His face clouded over and he looked through me rather than at me. “Ms. Carlington” he said with a forced new formality “I need to move on” he stated dismissively looking somewhere to my right, then avoiding my eyes and looking to my left.

The first level I perceived right away (move on as in to his next patient), but then I picked up something on a deeper level.

He was officially uninvesting himself in me and though I was still technically his patient I’d clearly been relegated to the cutting-room floor.

A thousand pieces of paper wouldn’t change anything now with his resolute mind-set and knowing, that psych is a soft science and based more on individual clinical opinion than provable fact, to take that particular piece of advice and gamble with my future could put the last nail in my coffin.

 As both of us exited, he to the left, and me to the right he called back over his shoulder that I should really get a new Primary Care physician to coordinate all these specialists and I told him that with managed care and heavy caseloads I really don’t know if one would, so I wasn’t in any great hurry to do that. It didn’t work out for me the last time. He said that’s what they’re supposed to do. Yes, I thought, they are supposed to.

I went to the front checkout desk where the young receptionist with the long wavy black hair and black-rimmed glasses greeted me with their customary “Did you have a nice visit?”

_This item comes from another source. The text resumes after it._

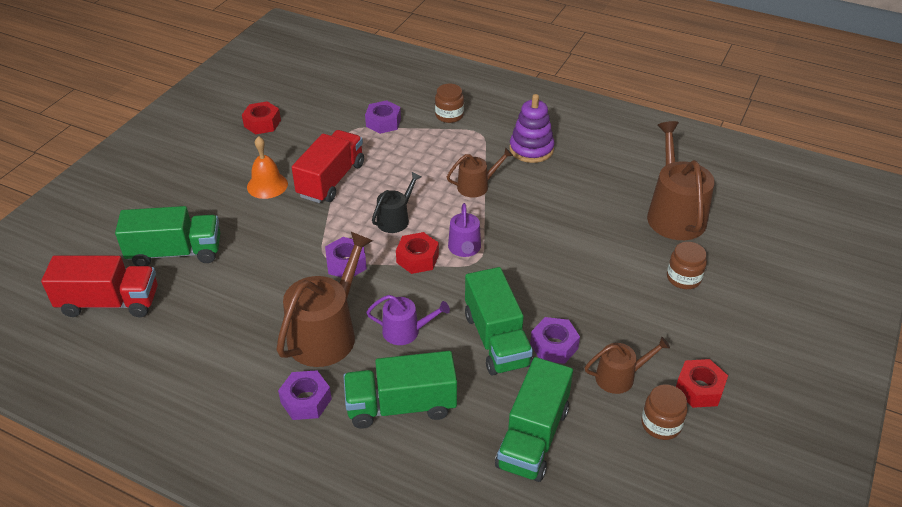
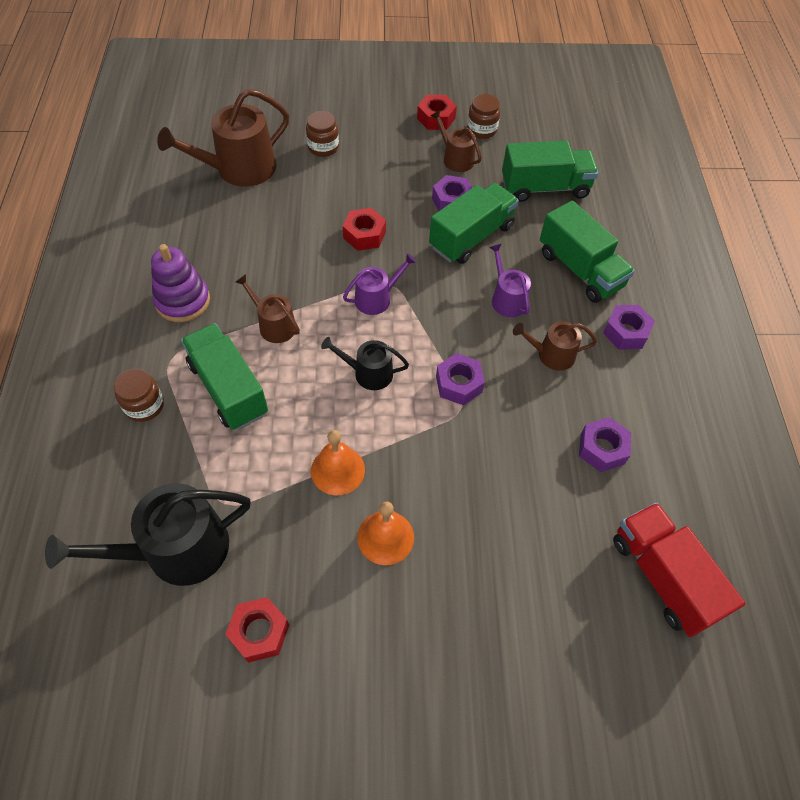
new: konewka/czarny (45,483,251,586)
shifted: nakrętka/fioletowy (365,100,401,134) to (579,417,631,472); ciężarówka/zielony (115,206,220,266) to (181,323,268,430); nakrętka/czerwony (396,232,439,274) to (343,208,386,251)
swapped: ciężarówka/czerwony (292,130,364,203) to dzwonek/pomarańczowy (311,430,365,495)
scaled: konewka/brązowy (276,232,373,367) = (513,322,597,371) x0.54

“No, not so much. Not this time. I feel a bit uneasy.” She got on the phone to ask the doctor when to schedule me for my next appointment.

“Six Months” she said as she turned toward me. I winced. (It was usually more like 2-3), but still feeling that sense of futility I didn’t ask her to make it earlier, only asked if I could if I needed to, and she said yes, that he was here 5 days a week and if need be it wouldn’t be hard to get an appointment should something come up.

Yesterday Dr. V finally responded through her Nurse Practitioner, but since she’d not heard of the IV Saline treatment she told her she wouldn’t authorize her to write the order “at this time”.  None of the other items on my list of priorities (other than the med refills) had been addressed, so I wrote back and asked if she had authorized her writing the referral to Vanderbilt, and provided her several pieces of information about the treatment and contact info for two specialists familiar with it.

Yesterday I got the name of a guy at another specialty clinic out of state and am waiting to hear back, as he is out for the week. The office is supposed to call when he returns. All the pre-registration was taken care of over the phone. If I don’t see some action out of Emory Neurology soon I’ll go that route, as he seems to have diagnosed lots of people who had the same experience I’m having now and there you don’t have to have a referral. As gut-wrenching as it is to be losing doctors I’ve known for years locally I wonder if maybe, just maybe with doors closing at Emory, another window is about to open.